# Exercise goal
In the entries below, find the string "gradient" and return each line holding it.

# Provided data
%%

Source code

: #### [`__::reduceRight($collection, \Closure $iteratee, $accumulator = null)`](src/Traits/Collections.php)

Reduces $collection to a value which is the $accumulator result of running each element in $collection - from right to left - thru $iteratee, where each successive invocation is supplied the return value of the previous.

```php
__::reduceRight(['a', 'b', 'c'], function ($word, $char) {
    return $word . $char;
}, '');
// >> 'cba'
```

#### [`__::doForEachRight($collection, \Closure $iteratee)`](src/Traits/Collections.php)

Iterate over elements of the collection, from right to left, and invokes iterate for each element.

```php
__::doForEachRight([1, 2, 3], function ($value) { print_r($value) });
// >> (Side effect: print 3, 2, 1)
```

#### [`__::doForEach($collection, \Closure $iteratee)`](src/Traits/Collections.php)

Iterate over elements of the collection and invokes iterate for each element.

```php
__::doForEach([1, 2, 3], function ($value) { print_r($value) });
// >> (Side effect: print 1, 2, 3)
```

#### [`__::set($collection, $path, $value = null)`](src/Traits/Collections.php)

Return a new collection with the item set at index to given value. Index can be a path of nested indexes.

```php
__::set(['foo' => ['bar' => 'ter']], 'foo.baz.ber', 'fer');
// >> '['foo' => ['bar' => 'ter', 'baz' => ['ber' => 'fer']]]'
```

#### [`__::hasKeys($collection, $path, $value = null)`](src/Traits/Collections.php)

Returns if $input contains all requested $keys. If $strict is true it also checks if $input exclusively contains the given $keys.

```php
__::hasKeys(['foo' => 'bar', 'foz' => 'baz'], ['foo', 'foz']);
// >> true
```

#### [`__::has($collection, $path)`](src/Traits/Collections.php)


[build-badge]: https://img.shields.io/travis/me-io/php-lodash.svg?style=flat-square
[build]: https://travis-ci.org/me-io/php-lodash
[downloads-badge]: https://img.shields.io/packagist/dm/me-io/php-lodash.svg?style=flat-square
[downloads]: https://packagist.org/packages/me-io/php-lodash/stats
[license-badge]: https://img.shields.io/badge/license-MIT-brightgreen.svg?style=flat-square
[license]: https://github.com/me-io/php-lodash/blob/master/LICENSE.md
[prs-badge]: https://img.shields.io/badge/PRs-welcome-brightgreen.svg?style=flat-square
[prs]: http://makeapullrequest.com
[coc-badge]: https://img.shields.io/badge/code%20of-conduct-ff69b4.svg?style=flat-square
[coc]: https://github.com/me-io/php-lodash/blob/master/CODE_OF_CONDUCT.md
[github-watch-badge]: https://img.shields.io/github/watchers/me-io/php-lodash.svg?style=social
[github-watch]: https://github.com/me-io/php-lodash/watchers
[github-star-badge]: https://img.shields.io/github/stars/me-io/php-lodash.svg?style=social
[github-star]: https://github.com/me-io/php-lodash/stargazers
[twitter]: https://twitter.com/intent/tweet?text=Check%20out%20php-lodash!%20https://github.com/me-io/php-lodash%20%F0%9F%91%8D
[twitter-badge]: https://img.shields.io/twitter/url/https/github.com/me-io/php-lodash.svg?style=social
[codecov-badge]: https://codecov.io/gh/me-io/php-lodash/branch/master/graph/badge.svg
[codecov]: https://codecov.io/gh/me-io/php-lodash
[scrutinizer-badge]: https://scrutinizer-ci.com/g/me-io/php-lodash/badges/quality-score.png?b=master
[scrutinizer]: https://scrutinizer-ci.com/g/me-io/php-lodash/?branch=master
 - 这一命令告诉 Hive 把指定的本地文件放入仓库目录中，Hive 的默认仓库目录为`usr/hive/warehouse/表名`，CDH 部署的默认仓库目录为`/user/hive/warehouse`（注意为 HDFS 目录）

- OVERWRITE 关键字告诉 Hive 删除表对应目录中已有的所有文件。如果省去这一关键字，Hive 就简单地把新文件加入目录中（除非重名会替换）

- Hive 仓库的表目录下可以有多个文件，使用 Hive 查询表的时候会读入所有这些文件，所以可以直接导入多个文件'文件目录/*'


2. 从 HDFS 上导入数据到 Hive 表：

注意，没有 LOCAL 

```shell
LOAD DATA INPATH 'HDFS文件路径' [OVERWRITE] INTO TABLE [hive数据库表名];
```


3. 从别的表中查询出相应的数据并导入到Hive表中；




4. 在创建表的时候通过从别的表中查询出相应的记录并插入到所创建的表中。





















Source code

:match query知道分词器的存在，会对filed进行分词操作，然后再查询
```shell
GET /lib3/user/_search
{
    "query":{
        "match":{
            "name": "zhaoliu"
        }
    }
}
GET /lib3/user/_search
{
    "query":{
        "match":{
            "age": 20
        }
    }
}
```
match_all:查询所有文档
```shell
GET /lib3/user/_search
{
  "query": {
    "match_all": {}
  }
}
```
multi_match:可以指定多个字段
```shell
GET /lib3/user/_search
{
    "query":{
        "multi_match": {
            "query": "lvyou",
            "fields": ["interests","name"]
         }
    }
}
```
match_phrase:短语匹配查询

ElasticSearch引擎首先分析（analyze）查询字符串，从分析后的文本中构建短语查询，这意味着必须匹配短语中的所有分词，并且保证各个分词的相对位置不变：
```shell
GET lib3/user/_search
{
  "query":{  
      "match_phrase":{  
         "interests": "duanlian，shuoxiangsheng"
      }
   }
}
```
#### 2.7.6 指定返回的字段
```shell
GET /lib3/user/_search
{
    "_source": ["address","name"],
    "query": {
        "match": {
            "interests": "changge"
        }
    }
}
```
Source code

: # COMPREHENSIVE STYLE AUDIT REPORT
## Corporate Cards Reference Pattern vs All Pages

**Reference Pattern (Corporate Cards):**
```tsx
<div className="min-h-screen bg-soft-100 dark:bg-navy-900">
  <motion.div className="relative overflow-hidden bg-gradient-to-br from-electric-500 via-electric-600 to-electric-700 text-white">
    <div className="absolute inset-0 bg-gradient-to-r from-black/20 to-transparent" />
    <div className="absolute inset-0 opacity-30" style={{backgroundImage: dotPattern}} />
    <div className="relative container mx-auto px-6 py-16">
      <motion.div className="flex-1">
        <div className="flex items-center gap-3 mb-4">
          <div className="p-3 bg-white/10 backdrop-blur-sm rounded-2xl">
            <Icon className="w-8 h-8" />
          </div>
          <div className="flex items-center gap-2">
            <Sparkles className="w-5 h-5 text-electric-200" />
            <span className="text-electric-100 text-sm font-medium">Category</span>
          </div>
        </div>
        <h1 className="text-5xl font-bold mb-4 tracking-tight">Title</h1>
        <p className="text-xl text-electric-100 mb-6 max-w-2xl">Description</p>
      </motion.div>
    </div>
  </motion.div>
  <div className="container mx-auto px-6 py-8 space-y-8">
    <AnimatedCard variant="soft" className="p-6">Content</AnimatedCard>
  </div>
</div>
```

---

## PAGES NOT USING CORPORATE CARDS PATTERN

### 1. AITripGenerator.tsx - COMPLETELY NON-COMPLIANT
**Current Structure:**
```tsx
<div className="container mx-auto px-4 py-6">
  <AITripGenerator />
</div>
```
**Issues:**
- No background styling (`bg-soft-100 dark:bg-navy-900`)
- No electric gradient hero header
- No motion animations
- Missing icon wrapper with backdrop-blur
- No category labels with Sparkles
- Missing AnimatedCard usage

%%

# The completed task
  <motion.div className="relative overflow-hidden bg-gradient-to-br from-electric-500 via-electric-600 to-electric-700 text-white">
    <div className="absolute inset-0 bg-gradient-to-r from-black/20 to-transparent" />
- No electric gradient hero header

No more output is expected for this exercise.